I’m meeting Sir Stirling Moss on Wednesday for the first time for an interview for my motorsport column Trackside over at Autotrader.co.uk.
I don’t mind admitting I’m a little bit nervous about meeting one of Britain’s greatest racing drivers. Words and phrases like “legend” and “national institution” are bandied around too freely, but all the usual superlatives genuinely apply to Moss – and many more besides.
Even though 47 years have passed since his last Grand Prix, Moss’s unfortunate claim to be the best F1 driver never to win the title has never been challenged. Not for nothing did veteran F1 journalist Alan Henry recently write a book arguing Moss was the greatest Formula 1 driver ever.
This year marks the fiftieth anniversary of the world championship Moss really should have won above all others.
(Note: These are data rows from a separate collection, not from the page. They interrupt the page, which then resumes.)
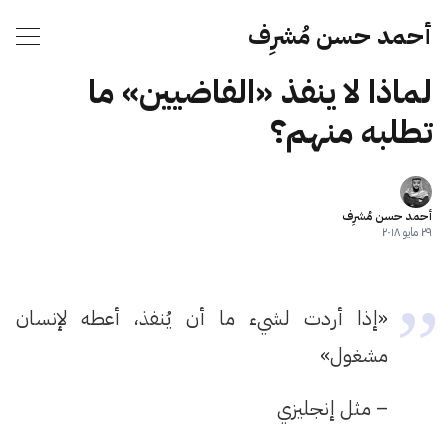
أحمد حسن مُشرِف
لماذا لا ينفذ «الفاضيين» ما
تطلبه منهم؟
أحمد حسن مُشرِف
٢٩ مايو ٢٠١٨
«إذا أردت لشيء ما أن يُنفذ، أعطه لإنسان
مشغول»
– مثل إنجليزي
But the 1958 title went to Mike Hawthorn:
|1||Mike Hawthorn||42||1: France|
|2||Stirling Moss||41||4: Argentina, Netherlands, Portugal, Morocco|
When Moss was at his peak, from the mid-1950s until his career-ending accident at Goodwood in 1962, Formula 1 drivers regularly competed in range of different series. His was one of the great versatile talents and he won time trials, endurance sports car races, road rallies, record attempts and much more besides Grands Prix. As Robert Edwards described in Moss’s authorised biography:
Counting all heats and finals, but discouting speed trials, rallies, record attempts and hill climbs, Stirling Moss entered 529 racing events. He won 212 of them: 40.075% of those entered.
It’s hard to quantify genius, but that comes close. Another measure is the staggering speed at which he scored one of his most celebrated victories, the 1955 Mille Miglia (below). Racing along almost 1,000 miles of bumpy, narrow, and often perilous Italian roads, his average speed of 97.96mph would never be beaten.
I can think of a million things to ask him. Unfortunately I’ve only got 20 minutes. Where do I start?